LAMB: And why do you live in Washington?
Mr. SHESOL: I live in Washington because this is the sort of thing that interests me. And this place very much energizes me and infuses my reading--my writing, I think--both my writing of books like this and articles which I hope will follow, not about the 1960s, but about current politics, which is what I intend to keep writing about, and my comic strip as well, which is, as I said, a political comic strip. And it's helpful for me to be here and just sort of breathe in this atmosphere and get a sense of what's really going on.

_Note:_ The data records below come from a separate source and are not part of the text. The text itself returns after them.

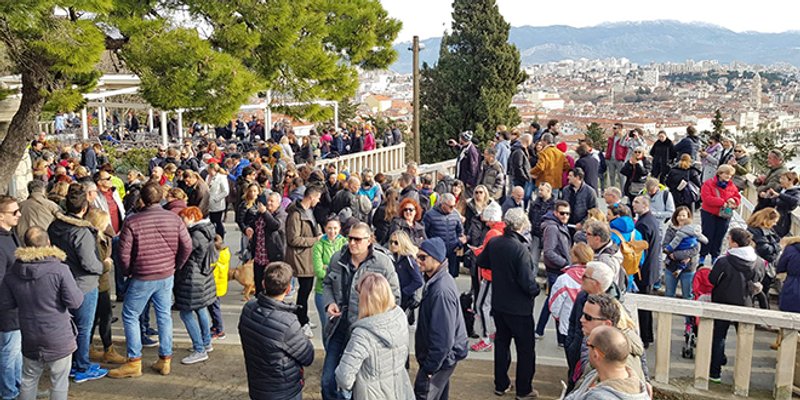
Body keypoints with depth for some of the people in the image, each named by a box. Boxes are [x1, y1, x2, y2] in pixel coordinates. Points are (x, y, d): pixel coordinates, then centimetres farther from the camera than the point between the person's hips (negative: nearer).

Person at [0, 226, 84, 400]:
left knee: (28, 381, 20)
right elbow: (75, 302, -17)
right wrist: (79, 292, 3)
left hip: (30, 339, 4)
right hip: (59, 339, -4)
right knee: (59, 383, 8)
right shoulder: (59, 269, -18)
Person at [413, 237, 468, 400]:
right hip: (442, 356, 10)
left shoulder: (441, 290, -29)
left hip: (441, 358, -10)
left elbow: (443, 338, -28)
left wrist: (429, 368, -21)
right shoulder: (438, 280, 4)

LAMB: What's the politics of your comic strip?
Mr. SHESOL: The politics of the strip, I like to think aren't too heavy-handed and aren't--and aren't too obvious. I, personally, am a little bit left of center. But what I like to do in the comic strip is to bring both extremes into confrontation and see what happens. That's often where the humor lies. I'm not a dogmatist or a propagandist for one side or the other. I very rarely approach a plot line with the intent to convince people of A, B and C. I really try to sorta bring the extremes together, let them clash, and see what the readers think about that.
LAMB: What impact did the Rhodes scholarship have on you?
Mr. SHESOL: Well, in terms of personal impact, it was a an incredibly enriching experience. Oxford, of course, is a wonderful place to live, and I was surrounded by all sorts of interesting people my age from all around the world. I've made some lasting friendships--many lasting friendships. And it was also a nice respite after working very, very hard in college. The standards are very different at Oxford, as we may have told you five years ago, and it allows a little more time, it puts a little more emphasis on pursuing the muse and reading and drawing and things that lie outside your academic discipline. And that was wonderful for me.
LAMB: I mentioned to you before we started, the thing I remembered from the meeting with your fellow Rhodes scholars, they told us at that time they were most concerned that at 24 they were already a success and what happens from that point forward? Are you doing today--And what are you, 28, 29?
Mr. SHESOL: Twenty-eight.
LAMB: Are you doing today what you --dreamed you'd be doing when you were sitting there.
Mr. SHESOL: I am doing exactly what I hoped I would be doing, what I intended to do while I was there, and so...
LAMB: What's next?
Mr. SHESOL: What's next? That's a good question. I have as I-- suggested a few minutes ago, I'd like to continue to write. I definitely have the writing bug and--and there's al...
LAMB: Do you have a book in mind?
Mr. SHESOL: I don't have another book in mind just yet. I think these things have to occur to you naturally, organically. I don't want to sit down and try to come up with a book idea because the book and the subject own you for a considerable period of time. You really have to invest--if it's gonna be any good--you've really got to invest your whole self in it for a very long time. And I don't want to leap into that unless it's heartfelt. And so I'm ready to take a little time, step back, work on shorter subjects, write some magazine articles, continue the comic strip, of course, seven days a week and see what--see what comes up. But I definitely would like to write another book.